A different kind of artistry...

I have been talking about what a database/programmer does to support the concept of personalization.

As I have been saying the requirements for personalization of any sort to succeed require extensive expertise in both graphic arts and programming.  You will find a lot of support for personalization on the training side if you are a graphic artist - there are courses, trade shows, vendor programs, etc.   Almost all are based to some degree on systems using a graphic-arts based product as the platform, i.e., as in say a Quark or inDesign-based personalization application.

What I have never seen is any sort of technical "IT-based" programmer/database training for this skill set.

I have been in the business for two decades and in all of that time I have never seen any type of training for IT-types related to direct mail, VDP, or other personalization.  I have thought about this over the years and there is really only one conclusion I can draw: The printing industry desparately needs VDP/transpromo/personalization to succeed and therefore drives training on its own side (graphic-arts based) forward.  On the other hand, IT doesn't need printing, and the number of IT professionals who would define themselves as "VDP/personalization-based" folks is probably very, very small.

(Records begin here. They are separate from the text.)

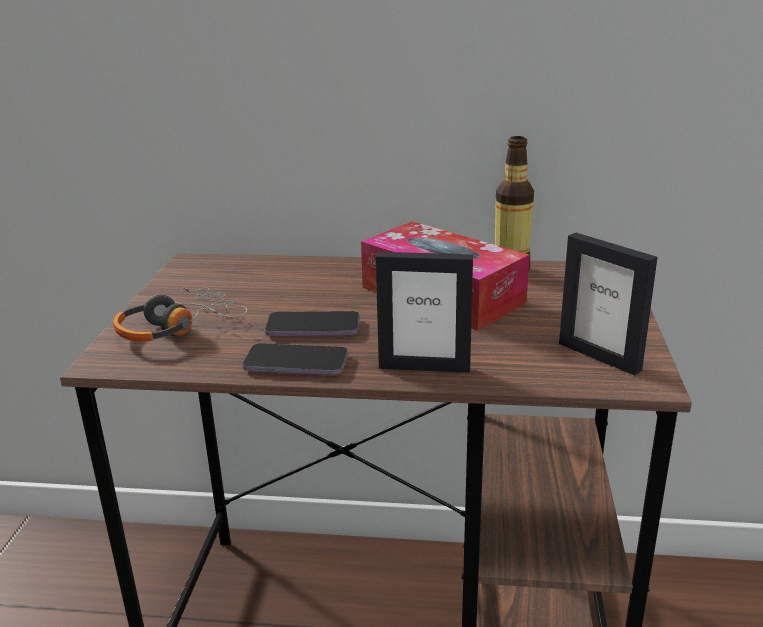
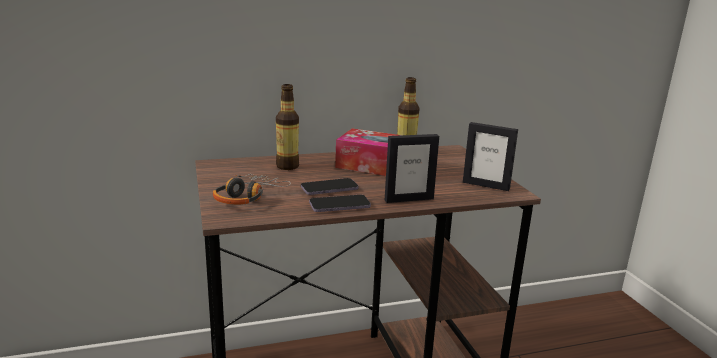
camera: 25 degrees left, 5 degrees down
none -> bottle [276,84,299,170]

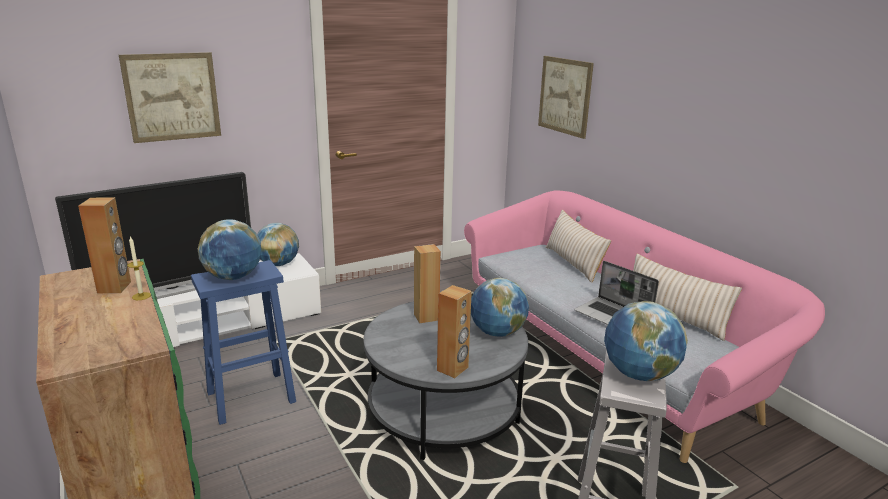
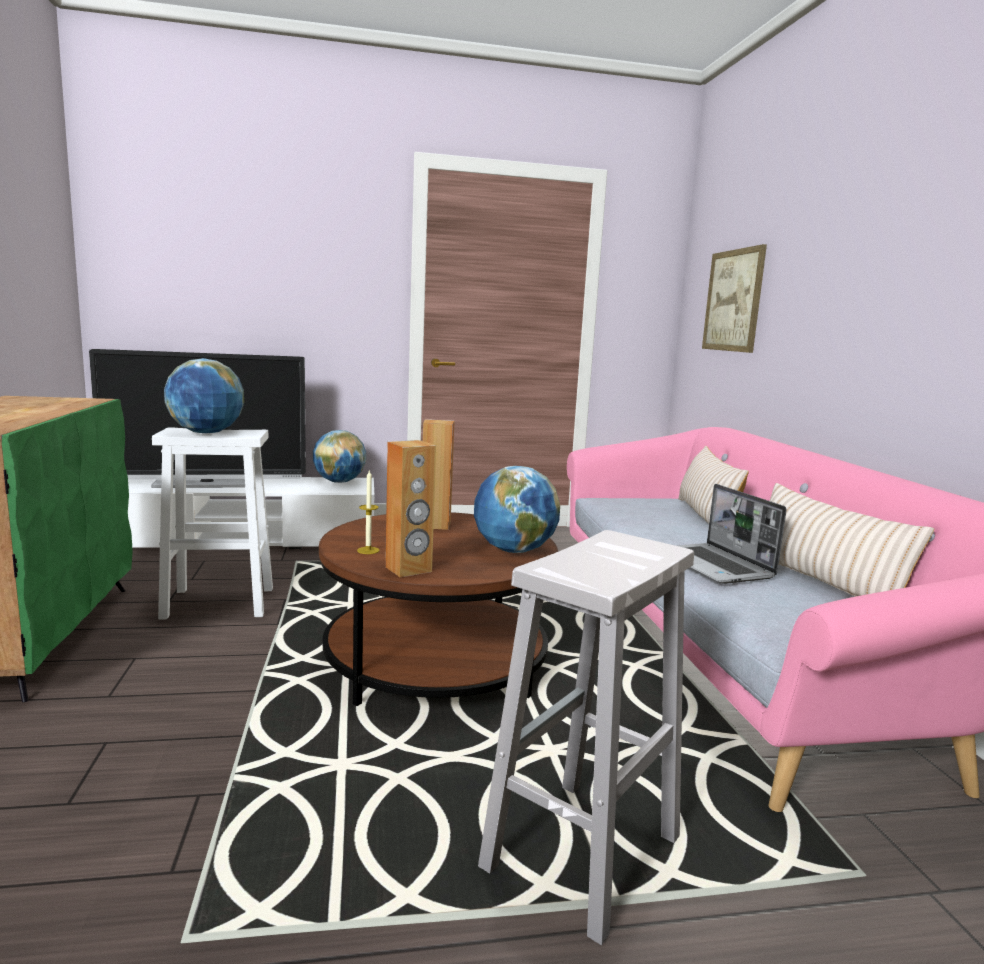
camera: 20 degrees right, 10 degrees down
brown speaker [78,197,131,293] -> none
picture [119,52,221,143] -> none
candle [127,236,151,300] -> candle moved to [357,470,379,554]
blue stool [191,260,296,425] -> white stool [152,427,273,620]
grey coffee table [364,301,528,460] -> brown coffee table [319,512,558,706]
globe [604,301,688,381] -> none

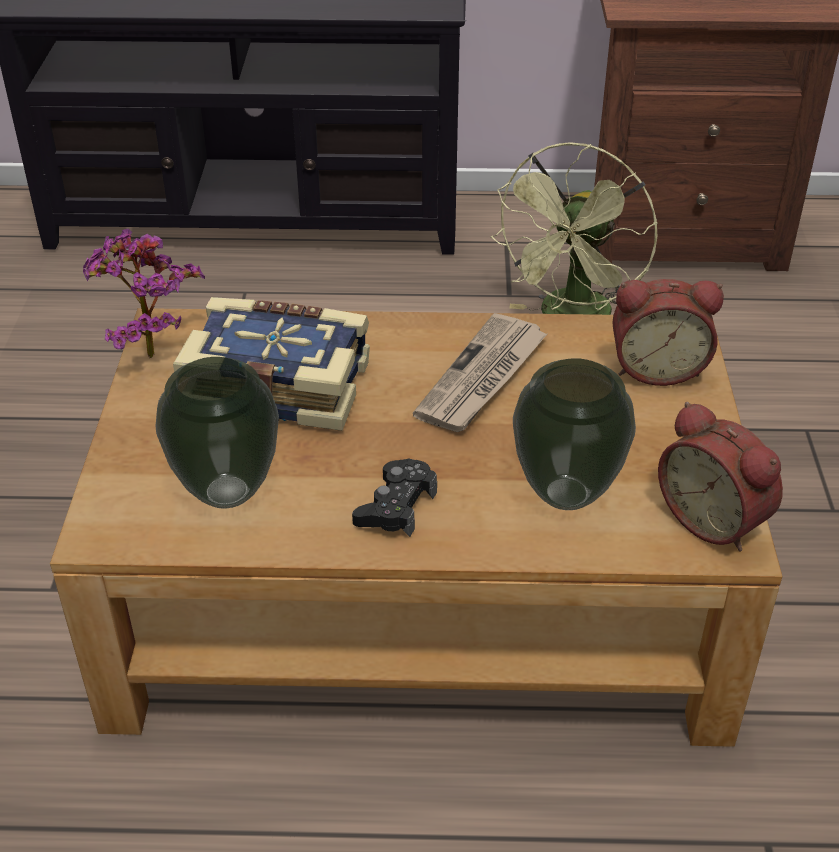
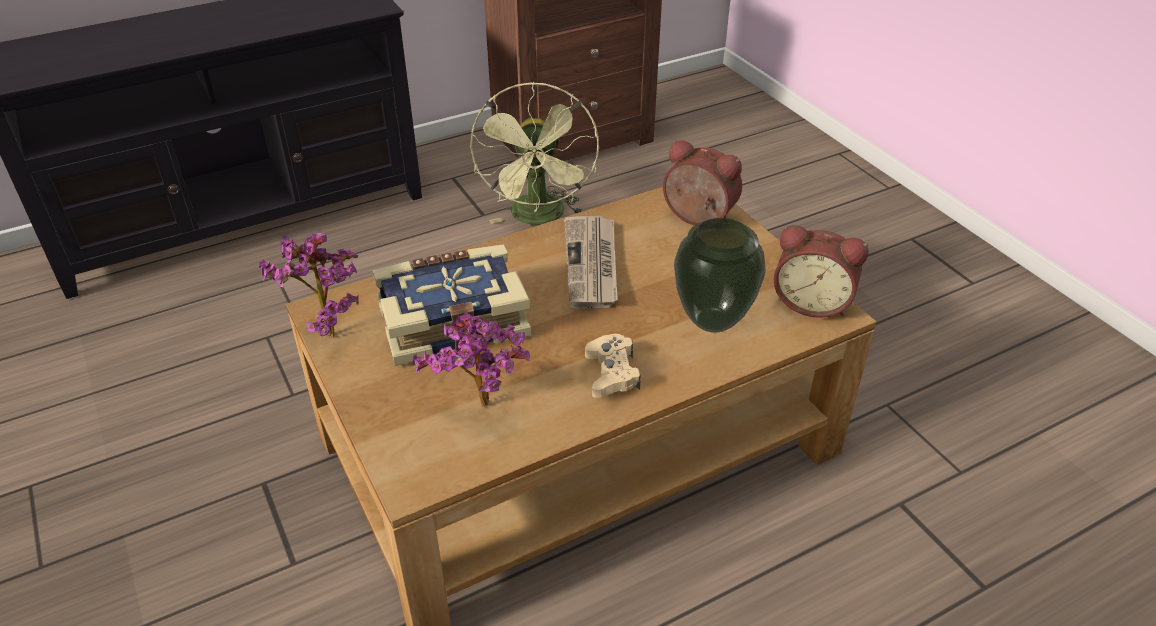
camera: 30 degrees left, 0 degrees up
vase [156,357,279,508] -> potted plant [413,312,530,407]
black game controller [352,458,437,537] -> beige game controller [585,334,641,398]
alarm clock [612,279,724,386] -> alarm clock turned 120 degrees counterclockwise [663,140,742,225]

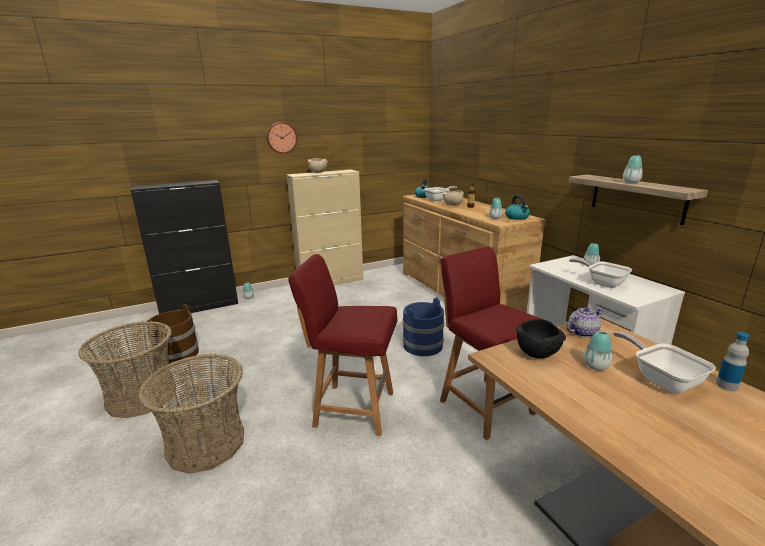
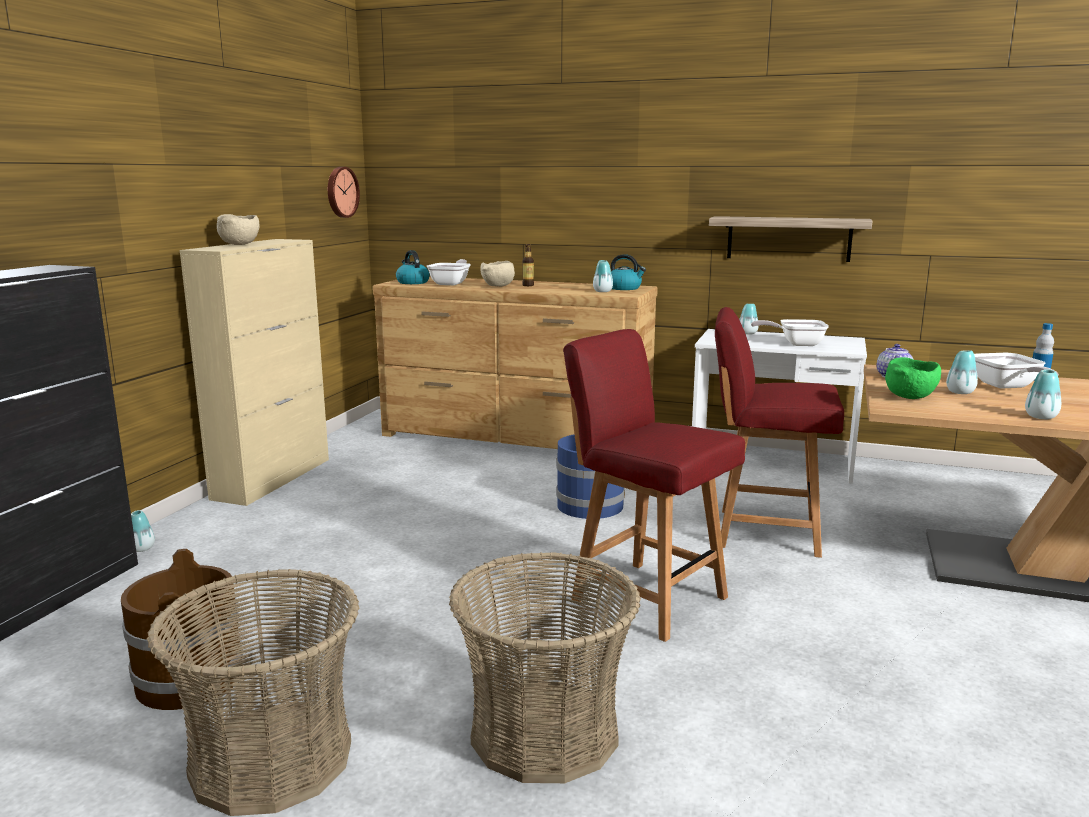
camera: 45 degrees left, 5 degrees down
wall clock [267,122,297,154] -> wall clock moved to [328,167,360,218]
red chair [288,254,398,436] -> red chair turned 75 degrees clockwise [563,329,745,642]
black bowl [516,319,566,358] -> green bowl [885,357,941,399]
frying pan [613,331,716,394] -> frying pan turned 120 degrees counterclockwise [974,353,1059,388]
vase [623,155,643,183] -> vase moved to [1025,369,1061,419]

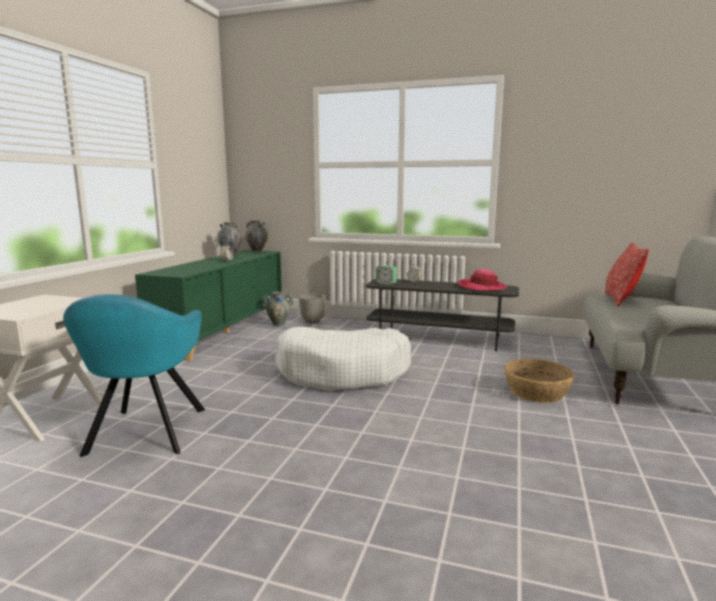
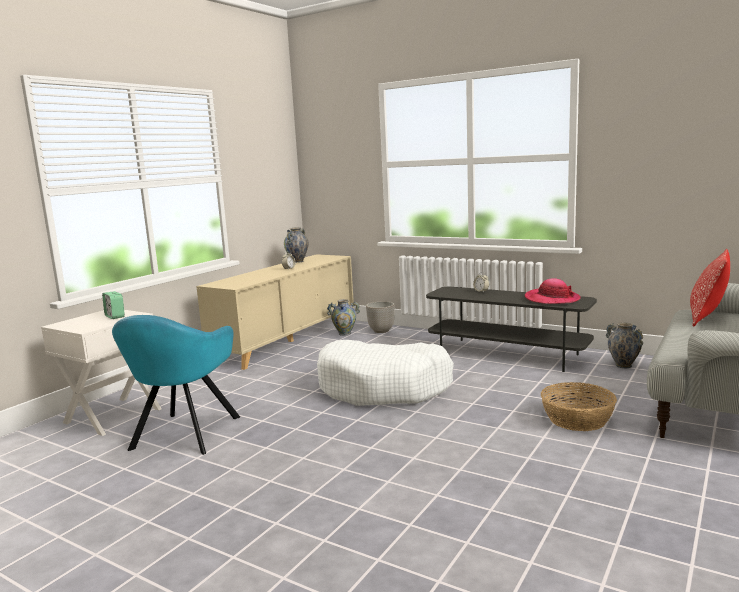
camera: 15 degrees right, 0 degrees up
green cabinet [135,250,282,361] -> beige cabinet [196,254,354,370]
vase [245,220,268,252] -> vase moved to [606,322,643,368]
alarm clock [376,265,397,285] -> alarm clock moved to [102,291,125,319]

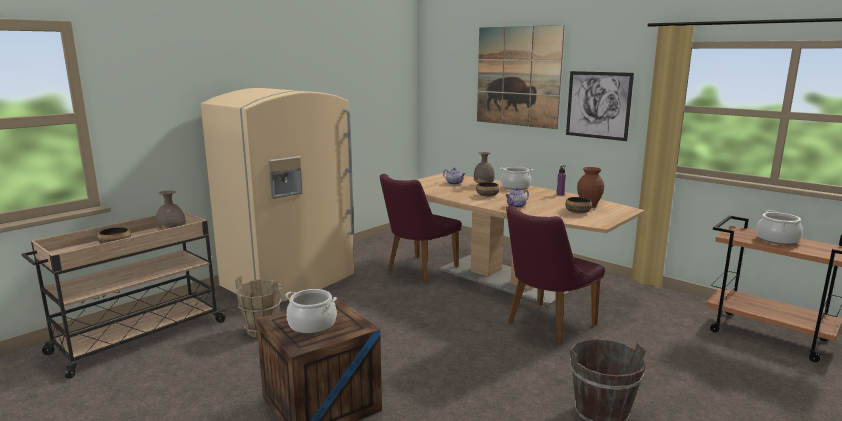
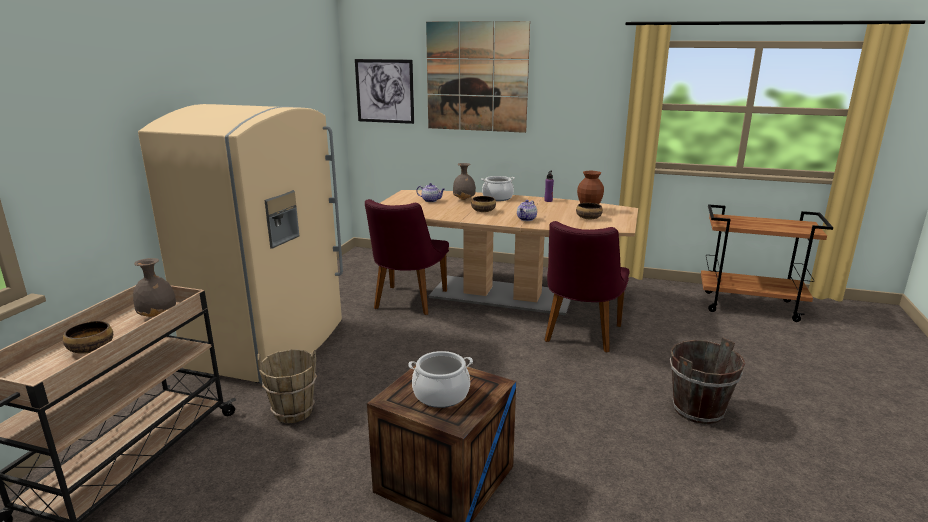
camera: 25 degrees left, 5 degrees up
picture [566,71,634,141] -> picture moved to [355,59,414,124]
cooking pot [756,210,803,245] -> none

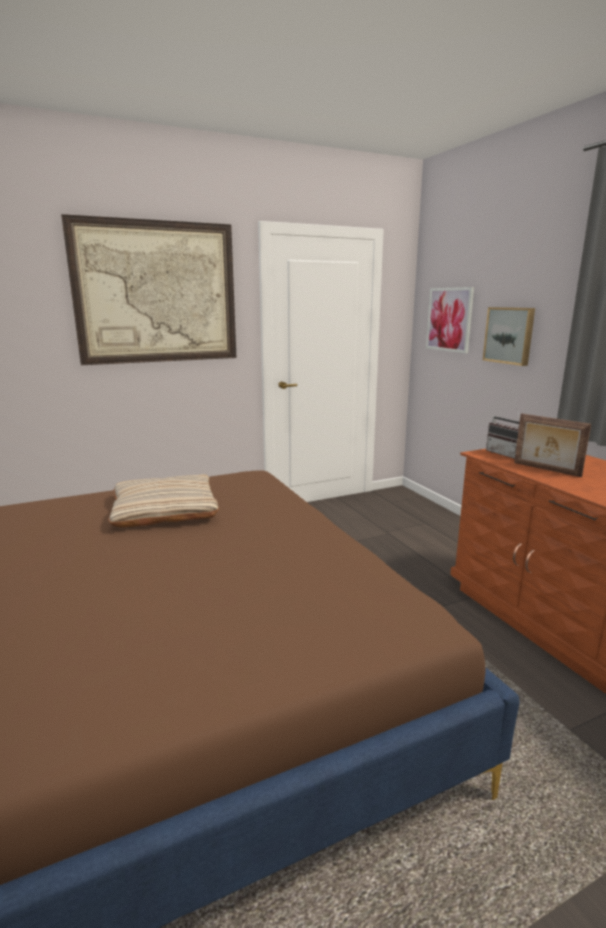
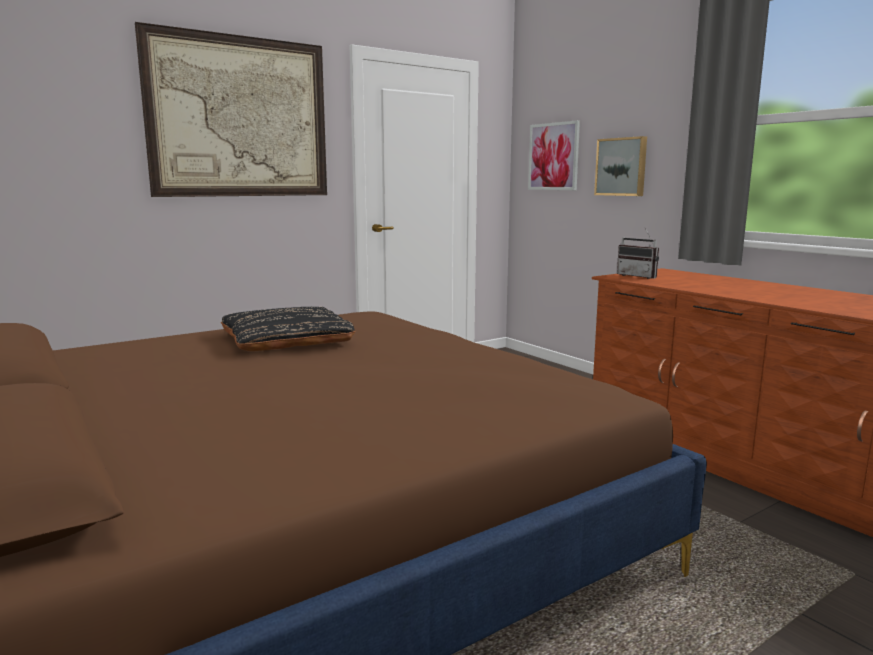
camera: 10 degrees left, 5 degrees down
beige pillow [108,474,219,527] -> black pillow [221,307,355,351]
picture frame [514,414,591,477] -> none

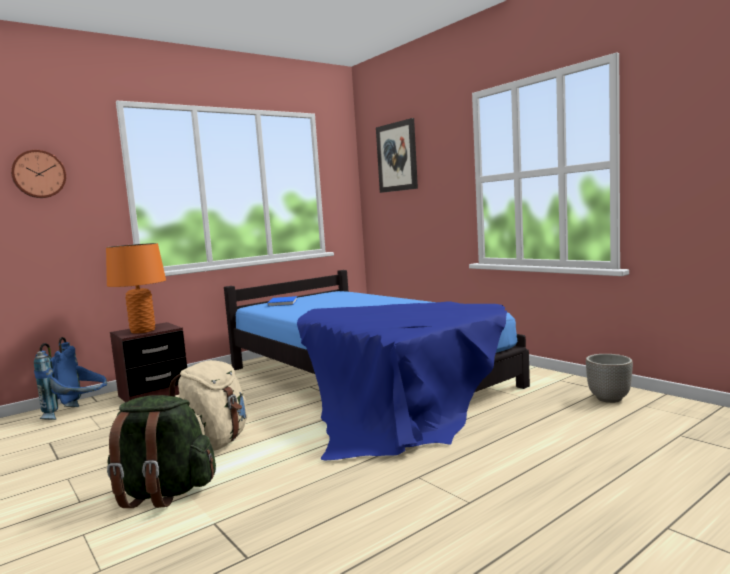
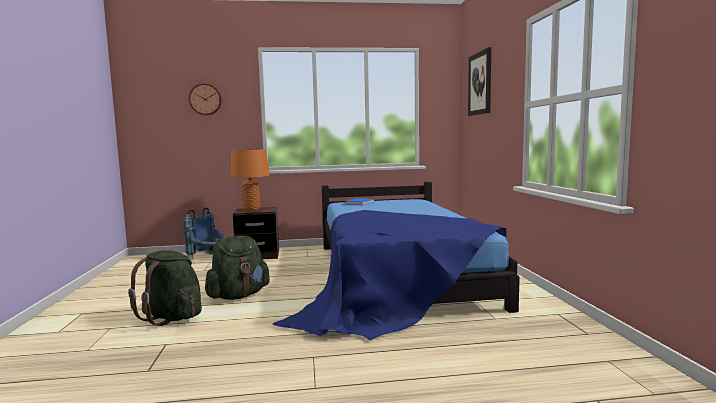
camera: 30 degrees right, 0 degrees up
beige backpack [169,360,248,451] -> green backpack [205,235,270,300]
planter [586,354,633,403] -> none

By and large most programmers I know have virtually no knowledge of mailing, printing, color or any other of the most important issues associated with printing.  What I have experienced personally is programmers that get pushed into this sort of work.

Interestingly most follow the same sort of technical road:  Virtually all modern programmers have some experience creating a graphical UI for an application whether as a web interface or a programmatic one.  So their first experience with anything printing or VDP related is to treat it like programming for a computer display.  This means RGB, pixel-based X,Y addressing, and some knowledge of raster images.  For the most part the programming tasks of positioning items conditionally, placing images, etc. is the same - in fact web page programming can be considerably more difficult due to the ways browsers lay out pages.

These are the most common things you find in the IT world so there is no reason for a programmer to think that the world of print is any different - particularly since there is no one to tell them otherwise.  So the first kinds of print applications you see from a "programmer" - whether coding it directly in some way or via some sort of tools like a Quark, etc. is RGB-based.  There is no concept of "the cost to RIP".  The structure of the produced output is very rigid and inflexible relative to standard graphic art practices.

All-in-all not something a printer or graphic artist would want to deal with.